It Looks Like A Duck, Quacks Like A Duck, but….
A negative coronary angiogram in patients with acute chest pain and elevated cardiac enzymes can be a challenge for ED physicians who are expecting one thing and find another. Now, a German study suggests that cardiac magnetic resonance imaging can be a valuable diagnostic tool to assure appropriate treatment. What are some the conditions that can be reliably diagnosed with an MRI? Read on to find out...

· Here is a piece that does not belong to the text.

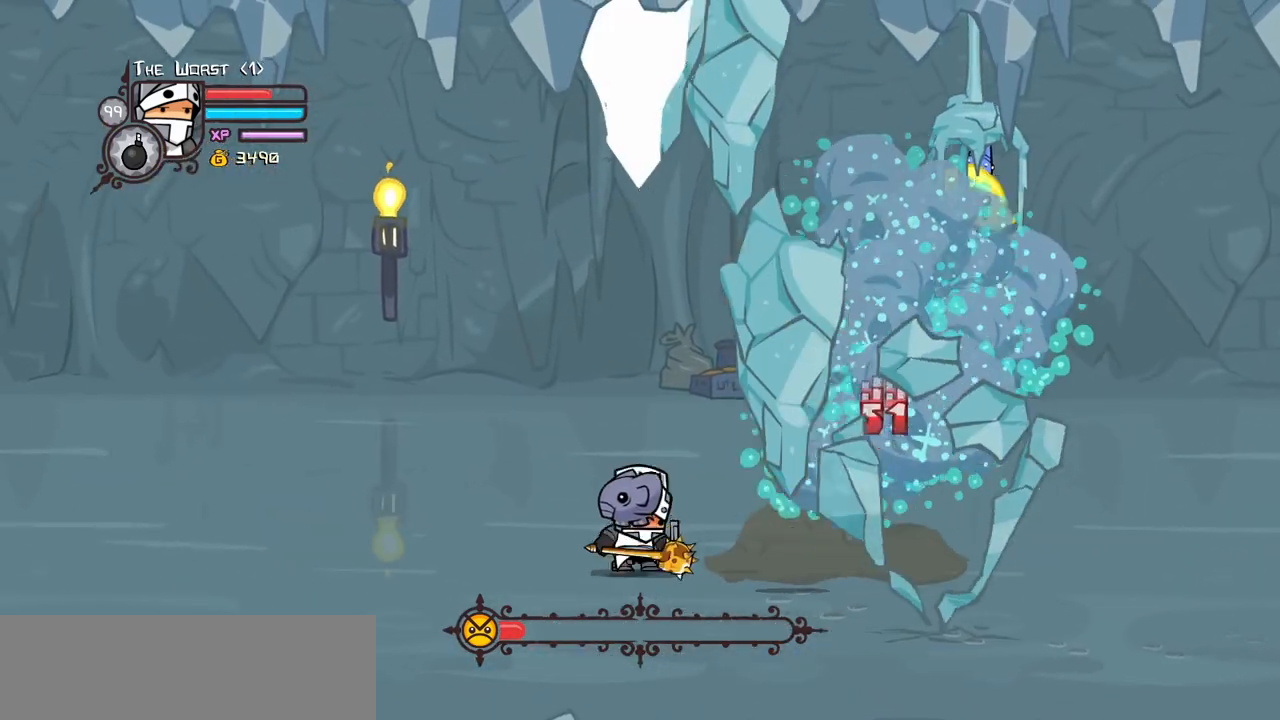
{"keys": ["down", "right"], "events": []}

As an emergency physician, you know the challenges involved in diagnosing acute coronary syndromes (ACS). Acute chest pain could be caused by many conditions. Elevated troponin tells you that cardiac injury has occurred, but it doesn’t definitively indicate ACS. How do you identify the 70% of cases of suspected ACS that are really something else?

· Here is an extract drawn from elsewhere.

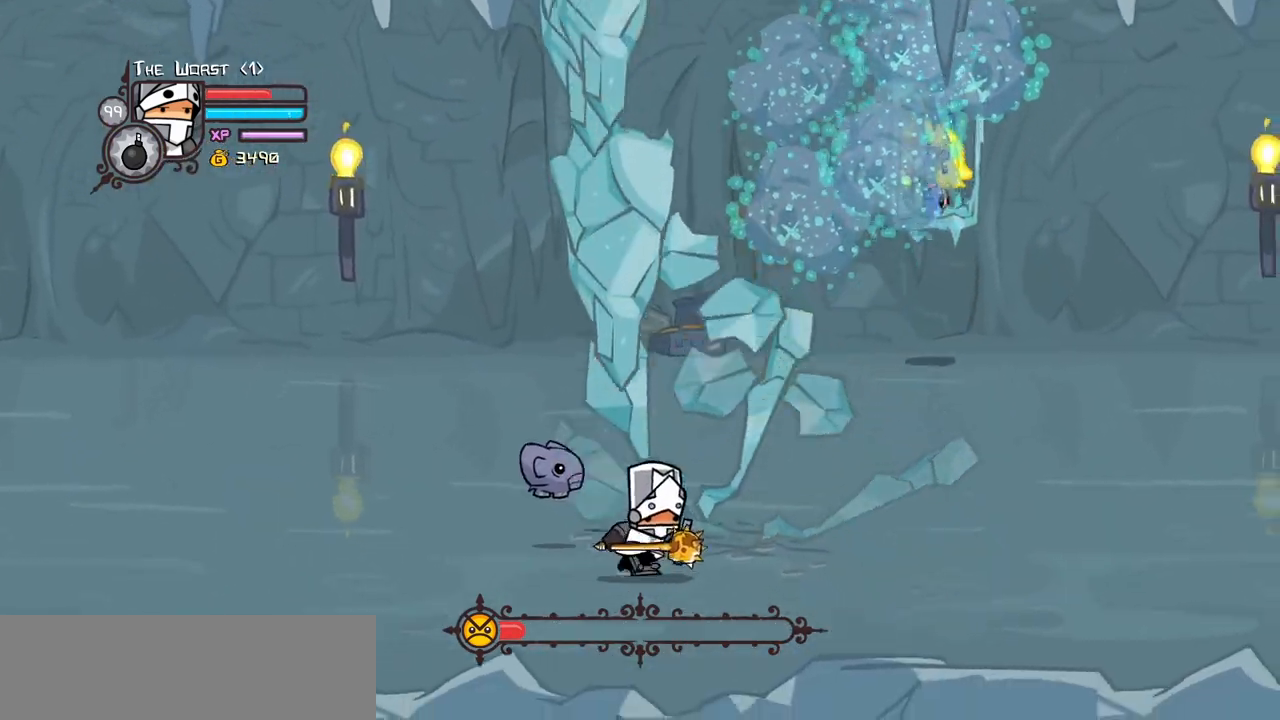
{"keys": ["right"], "events": [[117, "down", "up"]]}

Researchers at the University of Mainz in Germany presented a study at the recent European Congress of Radiology that found that cardiac magnetic resonance imaging (cMRI) can accurately establish the appropriate diagnosis in the vast majority of cases. The study evaluated 126 patients over a 39-month period using a simple MRI protocol. Researchers found that a cMRI enabled correct diagnosis in 110 patients or nearly 90% of the time. The cMRI allowed physicians to reliably distinguish between ischemic cardiomyopathy, dilative cardiomyopathy, myocarditis, TakoTsubo cardiomyopathy, and hypertensive cardiomyopathy--which accounted for 90% of the cases. It also identified several less common conditions with a high degree of accuracy.

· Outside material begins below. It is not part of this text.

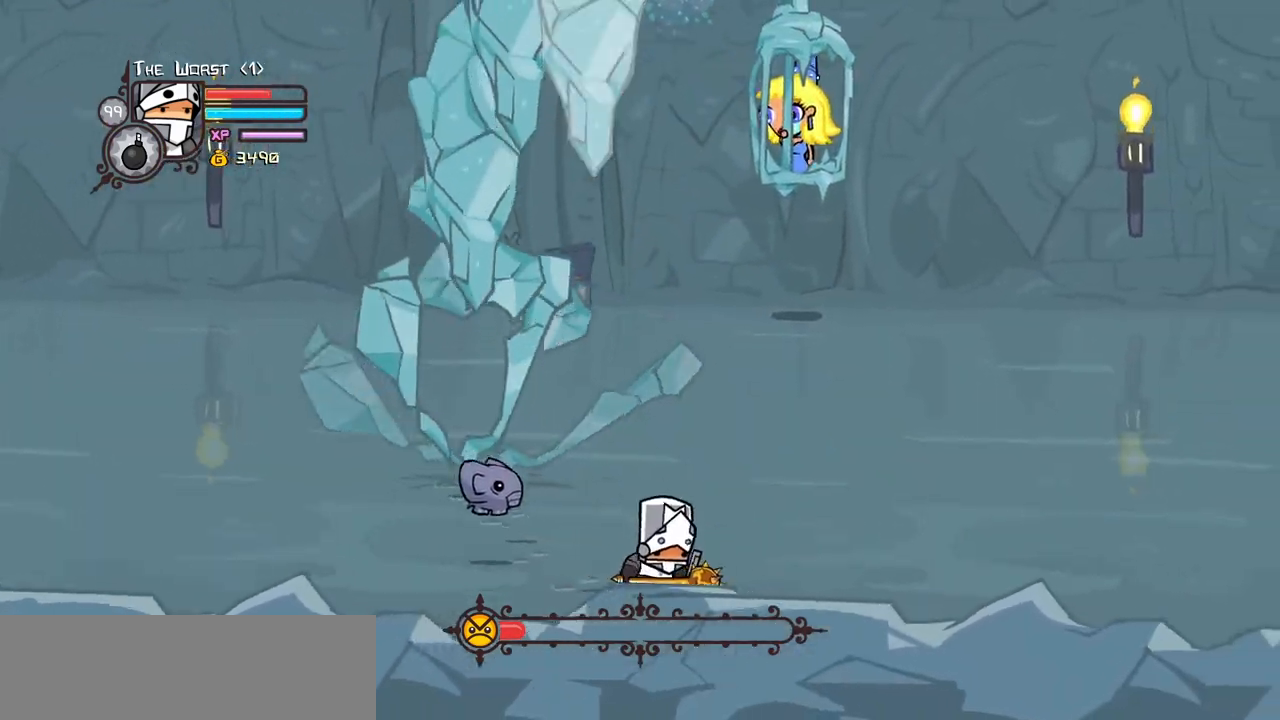
{"keys": ["right"], "events": [[50, "left", "down"], [284, "down", "down"], [284, "left", "up"], [467, "down", "up"]]}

The diagnosis indicated by the cMRI was validated against the consensus-based diagnosis that drew on clinical follow-up and a synopsis of all clinical, laboratory, and imaging data on the patients.
For emergency physicians, cMRI can fairly quickly establish the need for further investigation of suspected ACS and identify the proper course of treatment for a number of cardiac conditions. The simple cMRI protocol used included cine, edema sensitive and late gadolinium enhancement imaging and has the advantage of not using ionizing radiation.
Researchers found no significant correlation between age, sex, and time to cMRI examination and the accuracy of the diagnosis by cMRI.